We agree. Faced with these realities and with the Church’s own half-century-long internal crisis, how should orthodox Catholics respond? Naturally there will be disagreements about a great many important issues. We wish to host many of these conversations in our pages and will strive to be, so far as we are able without compromising the faith, a big tent: we hope to welcome writers associated with both the supposed right and left of the political spectrum, and indeed some with no settled political convictions. We consider all such distinctions meaningless when set beside the teaching of the popes on the pathologies of the modern world, from Mirari vos to Laudato si’, and the Light of the World Himself, whose manifold rays we hope, however meagerly, to reflect. Hence our slightly whimsical choice of name. Like Aladdin, who, upon descending into the Cave of Wonders, found that he had “never beheld things like these during his born days,” we have discovered in the Church, jewels of “every color, green and white, yellow, red, and other such brilliant hues, and the radiance flashing from these gems paled the rays of the sun in forenoon sheen.”

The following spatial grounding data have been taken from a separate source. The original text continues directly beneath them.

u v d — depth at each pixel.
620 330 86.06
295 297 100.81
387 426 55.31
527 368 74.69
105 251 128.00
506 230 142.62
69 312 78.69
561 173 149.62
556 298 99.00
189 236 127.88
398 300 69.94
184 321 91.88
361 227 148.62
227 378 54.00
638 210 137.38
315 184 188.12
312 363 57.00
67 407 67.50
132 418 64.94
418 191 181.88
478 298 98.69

Unfortunately, the oil that would allow such lights to shine forth is not cheaply gotten. Magazines cost money to print; good writers deserve to be paid honorable sums for their work; serious in-depth reporting brings with it significant expenses. Creating a nonprofit organization requires legal work that does not come gratis. We have been greatly blessed by an initial outpouring of generosity from Catholics and others who believe in our vision and who know that now, more than ever, The Lamp needs to exist.
I like what I’m hearing here, but I have to wonder—why you guys?
“Because we’re here, lad,” Sgt. Bourne says in Zulu. “There’s nobody else.” If anyone else was interested in creating something like The Lampit would have existed already. (In point of fact, something like it did exist in the late ’60s and early ’70s: Brent Bozell’s Triumph, almost certainly the only publication in which one could have read things like the traditionalist Catholic case for Black Panther militancy.)
And who are you again?
One of us is a national correspondent for theweek.com, the website of one of the widest circulated general-interest magazines in the English-speaking world. (His work has also appeared in The Catholic Herald, First Things, The Spectator (London), National Review, The Weekly Standard, Prospect, The Daily Beast, The Millions, and all sorts of odd places.) He was previously an editor at The Washington Free Beacon, an online newspaper once described more or less accurately as “neocon Gawker,” and at The American Spectator. The other works in insurance.
What if I like the idea but can’t afford to subscribe or donate?
Not a problem at all. If we were made of money ourselves we wouldn’t be asking for help! You can help us by subscribing to our free newsletter here, by taking our prospective reader survey, and by sharing this page. Prayers are of course appreciated more than anything—and reciprocated.
Well, when are you going to mail your first issue?
Fear not: it is already in its finishing stages. The issue will be at the printers’ by St. Valentine’s day, and will be mailed to subscribers a week or two after that.